Provinsi Jawa Barat mendapat alokasi 42.508 unit Bantuan Stimulan Perumahan Swadaya atau BSPS dari pemerintah pusat. Jumlah ini menjadi dorongan besar bagi upaya perbaikan rumah warga berpenghasilan rendah di daerah tersebut.
Program BSPS diarahkan untuk membantu masyarakat memiliki hunian yang lebih layak, sehat, dan aman. Dengan alokasi sebesar itu, lebih banyak keluarga di Jawa Barat diperkirakan dapat merasakan manfaat perbaikan rumah.
Sekretaris Daerah Jawa Barat, Herman Suryatman, menyampaikan informasi tersebut melalui akun media sosial resminya. Ia menyebut bantuan itu sebagai Bedah Rumah Presiden Prabowo.
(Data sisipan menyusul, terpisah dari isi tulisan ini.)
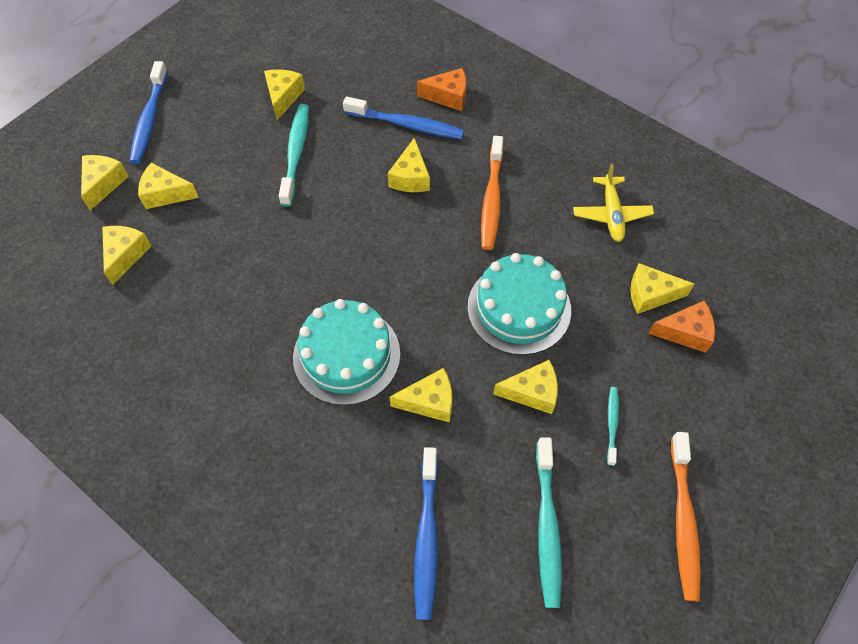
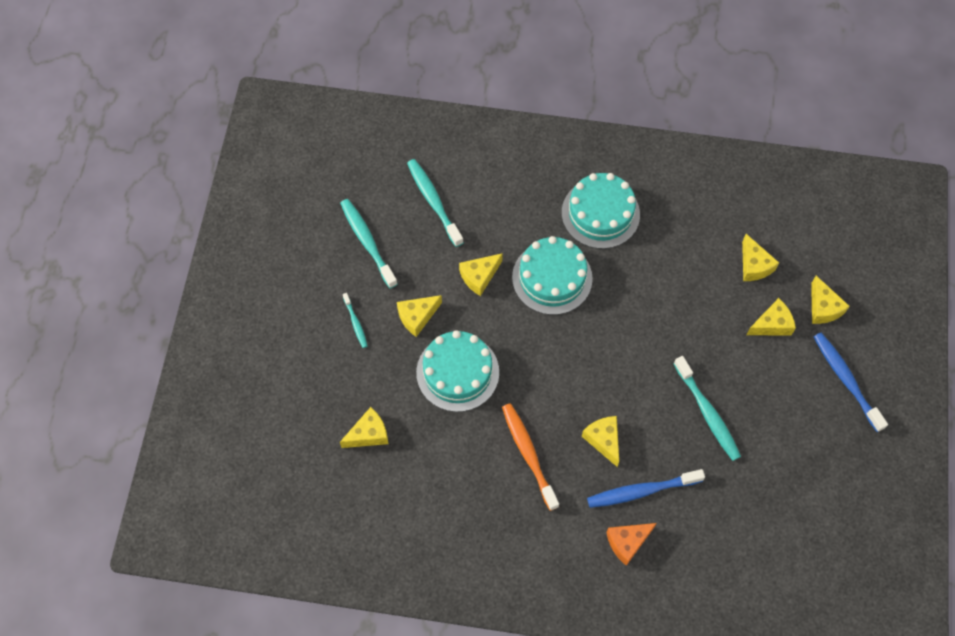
camera: 150 degrees right, 5 degrees up
(233, 401) = (600, 213): none -> turquoise cake
(283, 97) = (762, 462): yellow cheese -> none
(427, 537) = (433, 201): blue toothbrush -> turquoise toothbrush
(611, 214) = (428, 492): yellow plane -> none
(683, 520) = (287, 286): orange toothbrush -> none
(685, 332) = (332, 416): orange cheese -> none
Sinergi Pemprov dan Pemerintah Pusat
Herman menegaskan bahwa alokasi BSPS lahir dari sinergi antara Pemerintah Provinsi Jawa Barat dan pemerintah pusat. Di tingkat daerah, kerja sama itu dijalankan di bawah kepemimpinan Gubernur Dedi Mulyadi.
Kolaborasi tersebut juga melibatkan Kementerian Perumahan dan Kawasan Permukiman atau PKP. Herman menyebutnya sebagai bentuk kerja bersama Pemda Provinsi Jawa Barat dengan Kementerian PKP.
Dampak bagi warga berpenghasilan rendah
BSPS merupakan salah satu instrumen penting untuk mendorong peningkatan kualitas rumah masyarakat berpenghasilan rendah. Program ini menjadi bagian dari agenda perbaikan hunian yang terus didorong melalui kerja sama pusat dan daerah.
Dengan 42.508 unit yang dialokasikan, cakupan manfaat program diperkirakan menjangkau lebih banyak keluarga di Jawa Barat. Perbaikan rumah pun diharapkan semakin memperluas akses warga terhadap hunian yang lebih layak.